Charlotte Ruhbaum bricht derweil eine Lanze für mehr Dialog zwischen Stiftungen. „Ein nationales Commitment, wie es z.B. in Frankreich oder Italien existiert, schafft Möglichkeiten, sich im nationalen Kontext zur Umsetzung aus­zu­tauschen“, weiß Ruhbaum. Die Erfahrungen in anderen Ländern zeigen, dass so mehr Stiftungen überzeugt werden können, sich der Initiative an­zu­schließen, so die Expertin.

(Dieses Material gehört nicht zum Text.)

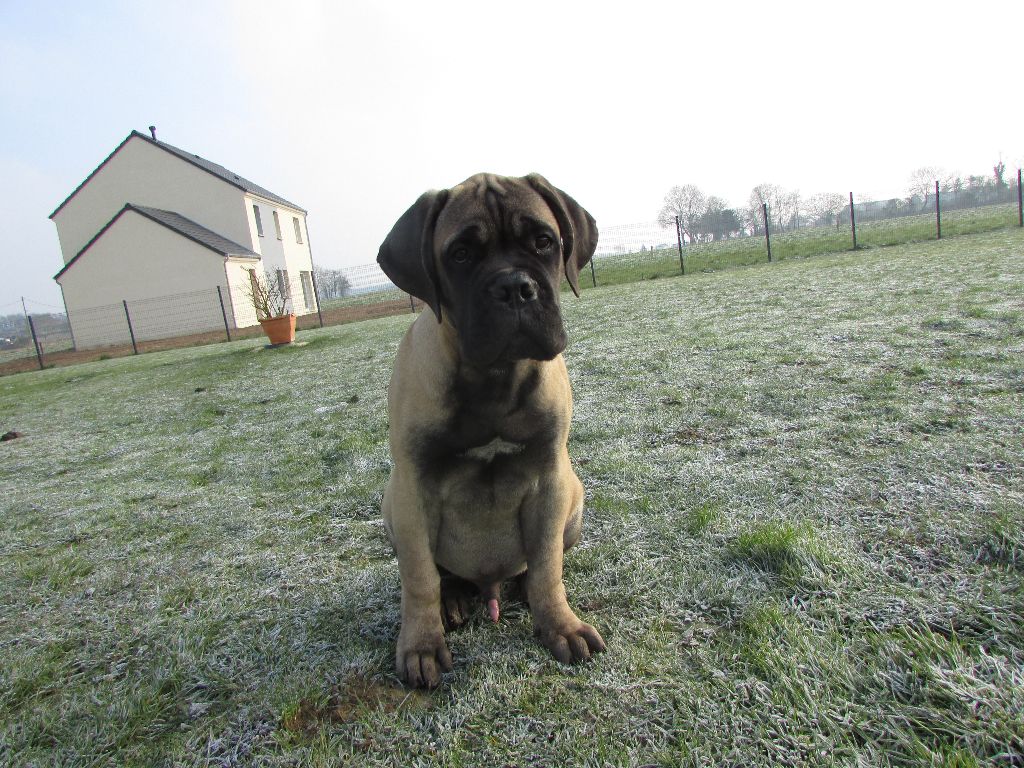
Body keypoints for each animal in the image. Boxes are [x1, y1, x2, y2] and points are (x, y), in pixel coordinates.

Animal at [376, 172, 605, 688]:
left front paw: (560, 626)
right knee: (440, 575)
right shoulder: (412, 487)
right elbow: (419, 576)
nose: (514, 286)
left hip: (575, 496)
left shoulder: (549, 478)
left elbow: (547, 566)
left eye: (544, 242)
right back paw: (454, 600)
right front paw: (421, 646)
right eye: (461, 253)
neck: (495, 377)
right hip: (391, 506)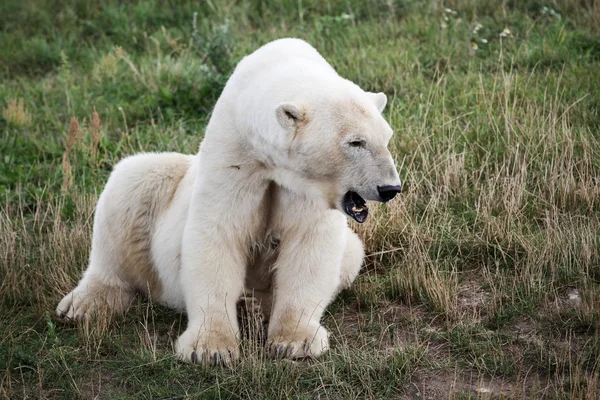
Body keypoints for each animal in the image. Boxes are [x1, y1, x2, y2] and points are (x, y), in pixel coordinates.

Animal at [57, 38, 404, 366]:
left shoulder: (301, 188)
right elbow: (218, 232)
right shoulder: (234, 155)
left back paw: (254, 304)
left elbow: (308, 241)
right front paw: (210, 349)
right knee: (132, 182)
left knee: (351, 252)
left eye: (386, 138)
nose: (390, 188)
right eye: (355, 142)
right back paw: (84, 303)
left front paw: (295, 341)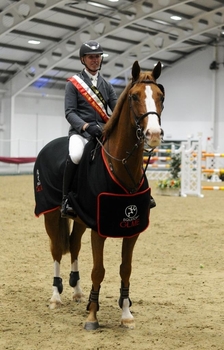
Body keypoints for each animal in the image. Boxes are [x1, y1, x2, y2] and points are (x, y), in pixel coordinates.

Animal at [33, 60, 164, 330]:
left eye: (160, 96)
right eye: (135, 96)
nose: (154, 134)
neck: (121, 166)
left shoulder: (130, 228)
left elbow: (125, 269)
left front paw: (125, 313)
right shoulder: (99, 229)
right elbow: (99, 270)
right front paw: (92, 315)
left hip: (81, 218)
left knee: (73, 244)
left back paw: (77, 291)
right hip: (51, 213)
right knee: (56, 249)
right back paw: (56, 297)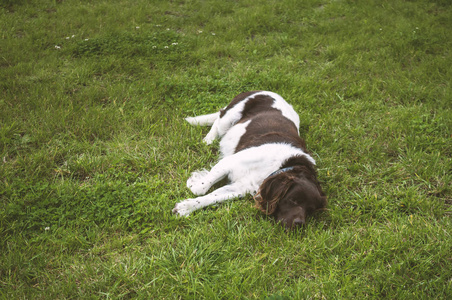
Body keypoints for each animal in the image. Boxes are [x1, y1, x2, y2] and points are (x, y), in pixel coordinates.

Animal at [171, 90, 326, 229]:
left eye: (310, 210)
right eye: (293, 200)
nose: (299, 224)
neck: (280, 166)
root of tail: (267, 91)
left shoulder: (241, 187)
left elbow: (211, 196)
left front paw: (185, 207)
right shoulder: (230, 162)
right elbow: (200, 188)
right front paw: (194, 182)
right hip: (229, 116)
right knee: (217, 120)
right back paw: (208, 140)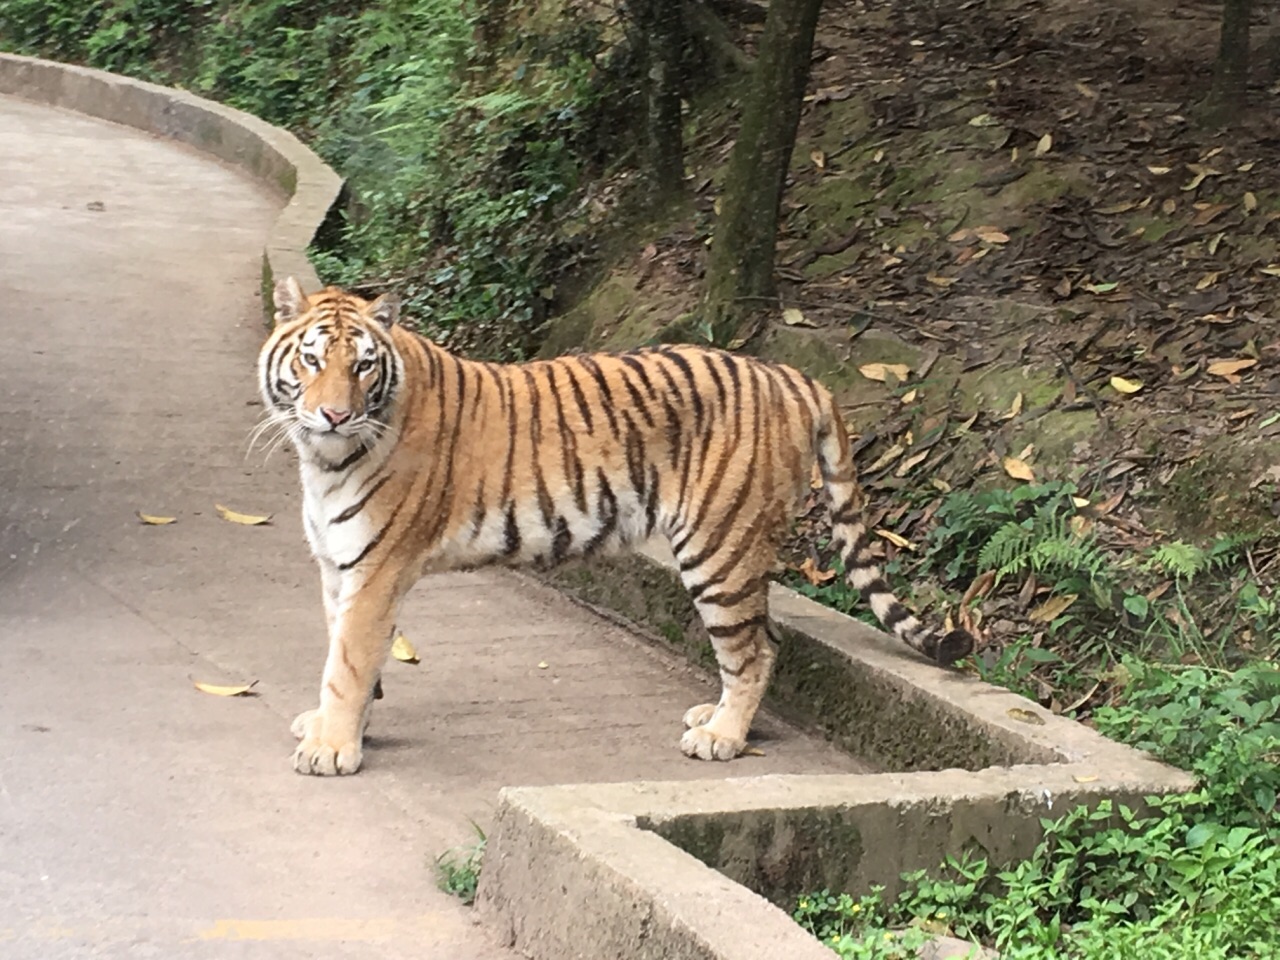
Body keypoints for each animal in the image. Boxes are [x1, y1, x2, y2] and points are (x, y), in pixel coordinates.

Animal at [259, 277, 972, 773]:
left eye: (362, 365)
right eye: (312, 361)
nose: (334, 415)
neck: (323, 460)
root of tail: (793, 375)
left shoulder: (377, 569)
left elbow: (348, 661)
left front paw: (331, 750)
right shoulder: (338, 565)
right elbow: (347, 654)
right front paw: (334, 727)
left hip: (718, 548)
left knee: (755, 649)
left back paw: (721, 737)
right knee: (762, 638)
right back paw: (718, 717)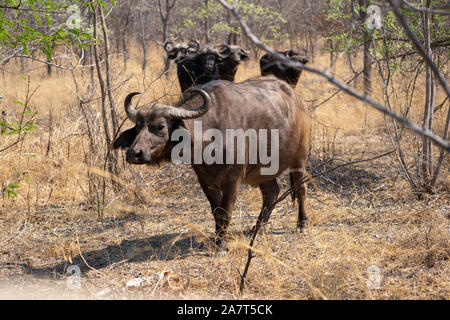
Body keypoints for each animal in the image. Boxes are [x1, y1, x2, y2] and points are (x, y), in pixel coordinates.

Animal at [112, 77, 310, 248]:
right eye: (137, 127)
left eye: (160, 126)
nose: (134, 153)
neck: (210, 136)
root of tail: (297, 101)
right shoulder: (204, 180)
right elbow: (216, 210)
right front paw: (218, 239)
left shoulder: (233, 179)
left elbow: (225, 211)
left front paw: (221, 244)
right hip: (263, 171)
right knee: (271, 193)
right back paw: (257, 228)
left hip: (299, 158)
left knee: (301, 188)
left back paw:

Nicht ohne den Globalen Süden: Für den Klimaschutz setzen immer mehr Stiftungen auf Perspektivenvielfalt.
Nicht ohne den Globalen Süden: Für den Klimaschutz setzen immer mehr Stiftungen auf Perspektivenvielfalt. © Tolga Akdoğan

Ab jetzt zählt das Handeln

Das Roundtable-Gespräch zeigt, was alle drei Stiftungen eint: Sie wollen Klima­schutz als Voraus­setzung für die Zukunft ihres Engagements begreifen und nicht als frei­willige Zusatz­aufgabe. Dabei zeigt sich, dass klima­bewusstes Handeln nicht immer einfach ist – gerade wenn Ressourcen fehlen oder Partner andere Prioritäten setzen. „Die Idee ist nicht, mehr Klima­stiftungen zu gründen, sondern Klima­schutz in die Arbeit von Stiftungen zu integrieren“, betont Charlotte Ruhbaum. „Das Commitment ist hierfür ein Anfang. Die eigentliche Arbeit beginnt jetzt.“

Der erste Zwischen­bericht von Philea und WINGS zum Inter­national Philanthropy Commitment on Climate Change ist kürzlich erschienen und hier verfügbar.


Philea

Philea – die Philanthropy Europe Association – ist der europäische Dach­verband für Stiftungen und philan­thropische Organisationen mit Sitz in Brüssel. Philea vereint über 7.500 gemein­nützige Stiftungen, die sich für die Verbesserung der Lebens­bedingungen von Menschen und Gemeinschaften in Europa und auf der ganzen Welt einsetzen. Die Arbeit von Philea spiegelt dabei die Prioritäten seiner Mitglieder wider und umfasst die drei über­greifenden Themen Demokratie, Klima­schutz und Gleich­stellung.